"Go On": "I miss my dead spouse more than you do"

Matthew Perry returns in a likable sitcom that turns grief into sport

Published August 8, 2012 8:15PM (EDT)

In an attempt to capitalize on an Olympic-size audience, NBC is sneak-previewing two of its fall sitcoms in the coming days. Tonight the network will air “Go On,” which stars Matthew Perry as a widow in a support group, and on Sunday it will air “Animal Practice,” about a sexually potent veterinarian who doesn’t like people very much. Both of these shows will begin in earnest in September, at which point I’ll review them more rigorously, a feet-dragging strategy born entirely of the hope that between now and then NBC will send more episodes of the series out. If this is already sounding like too much critic-y throat clearing, hang on, because I am about to cough up some more writer anxiety phlegm.

Reviewing a TV comedy based on its pilot is not like reviewing a book based on its first chapter — which would be silly enough — so much as reviewing a book based on its book jacket. A pilot is, intentionally, the most simple-minded, immediately graspable distillation of a show. It is a showcase for plot, an introduction to the setting and the players, a sitcom reduced to its most high-concept tag line. Based on their pilots, “30 Rock” was a show “about the making of a sketch comedy show,” and “Community” was “about a motley group of community college students,” even though — many seasons later — it's obvious that saying either of those shows are “about” anything so narrow and concrete would be the most moribund reading of them possible.

Occasionally, someone writes a stunning or horrifying book jacket blurb. “Community” and “Modern Family,” to name two recent examples, had excellent pilots (and even so, it was impossible to tell the sort of ambitious heights “Community” would soon ascend). Each autumn is littered with series like “Work It” that had insurmountably horrible beginnings. But most pilots fall in the middle, where they are neither wonderful or terrible, so much as fine, less fine and more fine, and sometimes in misleading ways. (Counterintuitively, “2 Broke Girls” had a pretty fine pilot, while “Parks and Recreation,” “Happy Endings” and “Cougar Town” had pretty not-fine ones.) Comedies more than any other TV form can get better as they progress — not just because we, the audience, get to know the show and its characters, but because the people making the series are figuring out exactly these same things.

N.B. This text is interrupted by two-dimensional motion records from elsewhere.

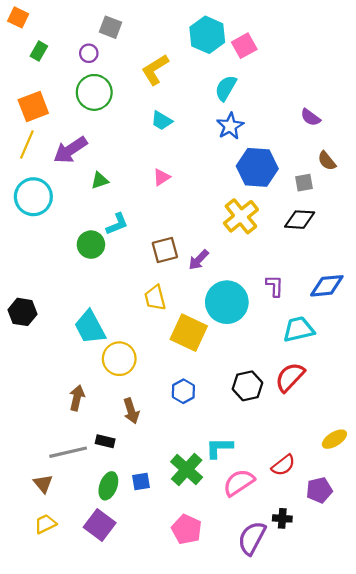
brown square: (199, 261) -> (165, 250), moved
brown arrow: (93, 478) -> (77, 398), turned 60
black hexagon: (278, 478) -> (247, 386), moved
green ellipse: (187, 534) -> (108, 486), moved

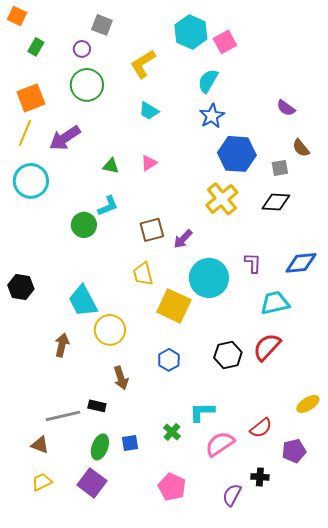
green triangle: (100, 180) -> (111, 166), moved, turned 30
brown arrow: (77, 398) -> (62, 345), moved
green cross: (187, 470) -> (172, 432), size x0.6
brown triangle: (43, 484) -> (40, 445), turned -30
purple semicircle: (252, 538) -> (232, 495), size x0.7

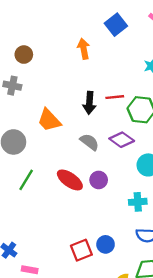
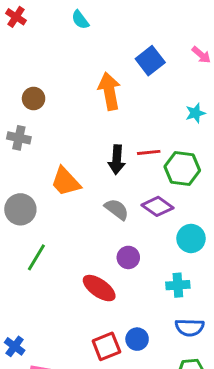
orange arrow: (84, 49) -> (109, 91), size x1.4
red ellipse: (70, 180) -> (99, 288), moved

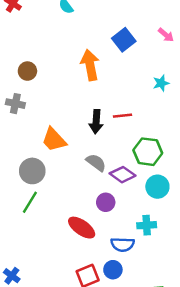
green hexagon: (182, 168) -> (148, 152), moved
purple diamond: (157, 206) -> (123, 175), moved
gray circle: (20, 209) -> (32, 171), moved
blue semicircle: (190, 327) -> (123, 244), moved

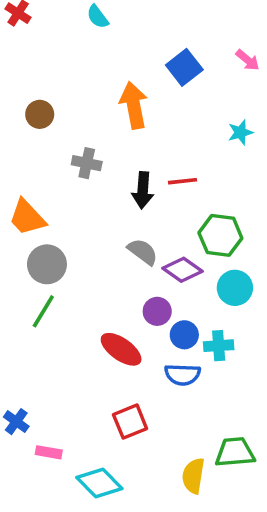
gray cross: (15, 104) -> (87, 163), moved
orange trapezoid: (54, 140) -> (27, 217), moved
blue circle: (113, 270) -> (184, 335), moved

So, with my throat all cleared now, I will say that on the strength of one episode, I would totally go on a second date with “Go On.” Perry stars as Ryan King, a sassy sports radio host whose wife has recently died, and who is forced to join a support group against his will. (Real men don't like to talk about their feelings! They like to get back to work! etc etc.)  Like “Community,” “Go On” has a premise that allows a genuinely diverse group of strangers to hang out with each other, but unlike “Community” it seems grounded in a much more standard, staid sitcom tradition. The cast is full of actors who pass the likability test, though some don't yet have characters to match. Julie White is razor sharp as an incensed, newly widowed lesbian, and "Everybody Hates Chris'" Tyler James Williams is sweetly contained as a grieving brother, but the wonderful Tony Award-winning Laura Benanti — who recently trooped through "The Playboy Club" — is forced to go way too high-strung and spineless as the grief group leader.

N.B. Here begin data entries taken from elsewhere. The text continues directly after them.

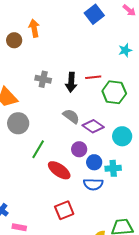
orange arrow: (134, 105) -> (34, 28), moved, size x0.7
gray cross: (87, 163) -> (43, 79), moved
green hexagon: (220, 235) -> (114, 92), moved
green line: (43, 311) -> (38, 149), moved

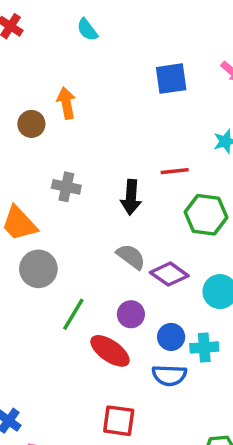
blue square: (94, 14) -> (171, 79), turned 30
red line: (93, 77) -> (175, 171), moved
gray cross: (43, 79) -> (66, 187), moved
purple circle: (79, 149) -> (131, 314), moved
red square: (64, 210) -> (119, 421), turned 30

In his wonderfully scathing review of the show for New York, Matt Zoller Seitz  — exemplifying why it is so much fun for everyone when a pilot inspires intense feelings —  takes particular issue with the goofy nature of the grief scenes. In the pilot’s major set piece, Perry, ever the sarcastic, turns the grief meeting into a competition to see who has it worst, the sort of moment that suggests that “what his fellow mourners really need isn't listening, empathy, patience, and understanding, but contrarianism and sitcom shenanigans” (and, of course, sports metaphors). Seitz is right, but it just didn’t bother me that the show was departing from both realistic grief group habits and grief group best practices — yet.  “Go On's" treatment of its morbid source material is extremely light. If, over time, the show ignores its characters' pain and darkness, their trauma not materially different from, say, everyone on “Cheers'” desire to have a beer, that will be outrageous — but I'll need to see more to know.


By Willa Paskin

Willa Paskin is Salon's staff TV writer.